MICROPROCESSOR REPORT's ANNUAL CHIP AWARDS DECLARE MOTOROLA 88110 THE PART LEAST LIKELY TO...

by CBR Staff Writer| 10 January 1994

The Microprocessor Report has come out with its annual assessment of the state of play in the RISC microprocessor battle for supremacy over the last year, and suggests suitable awards for the major players. Digital Equipment Corp wins first place in the World's Fastest Microprocessor category with the 200MHz Alpha 21064, and wins First CPU to Integrate PCI Peripheral Component Interconnect loacl bus - on chip with the new 21066. Less encouragingly, DEC also takes the World's Fastest Vapourware award for the 275MHz 21064A, which is expected to ship some time in the third quarter of this year, and its plans to develop Alpha CPUs for handheld devices gets the Biggest Stretch of the Imagination award. IBM Corp's PowerPC claims a gong for Most Operating Systems Supported (Windows NT, Workplace, OS/2, AIX, Solaris, Taligent and perhaps Macintosh System) and its Power2 processor gets Most Superscalar Processor and Best Floating Point Performance of any shipping chip.
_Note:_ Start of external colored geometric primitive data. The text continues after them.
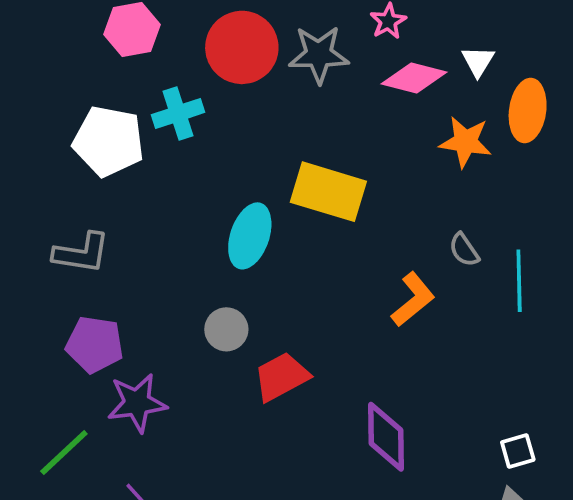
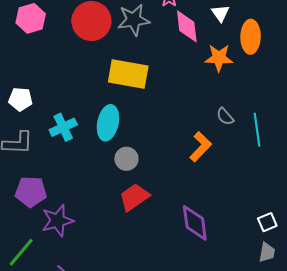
pink diamond: (414, 78) -> (187, 26), turned 76
cyan cross: (178, 114) -> (63, 127), moved
white pentagon: (109, 141) -> (20, 99), moved, size x0.6
yellow rectangle: (328, 192) -> (128, 74), moved
gray circle: (226, 329) -> (126, 159), moved

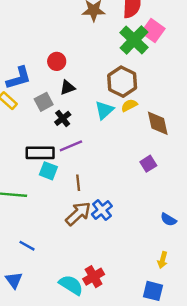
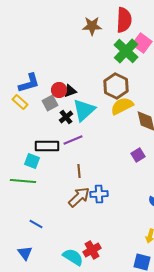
red circle: (57, 61) -> (59, 90), moved
yellow semicircle: (129, 105) -> (122, 106), size x1.6
cyan triangle: (104, 110) -> (84, 110), moved, size x1.4
cyan square: (48, 171) -> (32, 161), moved
blue cross: (102, 210) -> (99, 194), turned 36

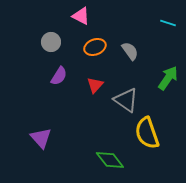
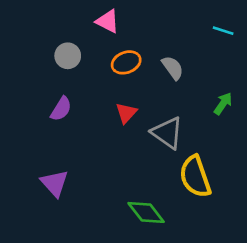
purple semicircle: (59, 76) -> (61, 109), moved
green arrow: (168, 78) -> (223, 104), size x0.7

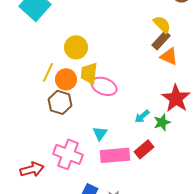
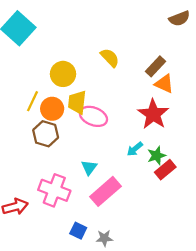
yellow semicircle: (162, 24) -> (110, 58), moved
red star: (176, 98) -> (153, 114), moved
red rectangle: (144, 149) -> (165, 170), moved
pink rectangle: (115, 155) -> (105, 191), turned -36

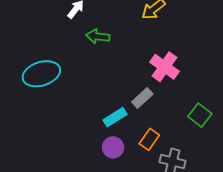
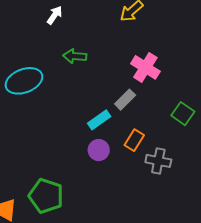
green arrow: (98, 36) -> (75, 56), moved

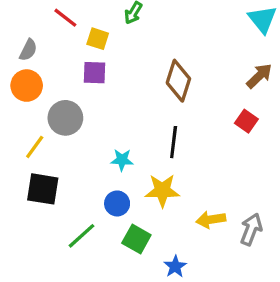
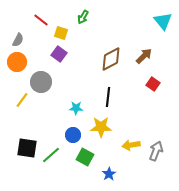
purple square: (94, 73) -> (59, 54), turned 35
brown arrow: (259, 76) -> (144, 56), moved
brown diamond: (178, 81) -> (111, 59), turned 45
black square: (43, 189) -> (27, 148), moved

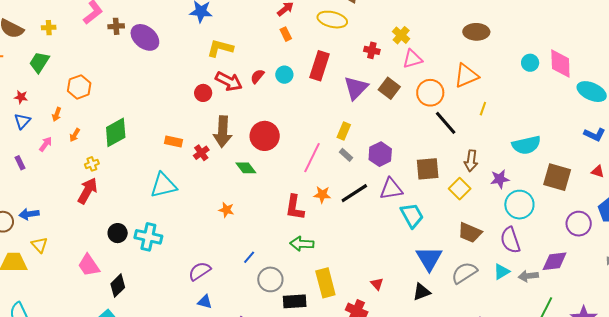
The PowerPC also comes up trumps with the industry's Biggest Advertising Budget. MIPS takes both the Most Expensive Processor award with the TFP and the Lowest List Price with the R4200. Sun Microsystems Inc's SuperSparc and microSparc lines give it the Best Selling RISC Chip for general-purpose systems tag, but the overpriced SuperSparc is identified as the Slowest High End RISC processor. HaL Computer Systems, now a wholly-owned subsidiary of Fujitsu Ltd, gets the Waiting for Godot award for its long-awaited - and still not visible - 64-bit Sparc part. Hewlett-Packard Co saw DEC, MIPS Technologies Inc and IBM surpass its Precision Architecture 7100 in performance terms, although its latest announcements should help put it back in the race. Its PA-7100LC, now sampling, is fighting with the PowerPC 601 for the Fastest Low-End Processor slot. Motorola Inc wins the Longest Time as Vapourware award - 27 months - for the 88110, which began shipping last January, with the Ross HyperSparc, 15 months in the vapour, coming second. And Motorola wins the George Romero zombie award for a chip with little future (despite strong support from Data General Corp). Last year's Most Likely Casualty, the Intel Corp 80860, has now been officially declared dead.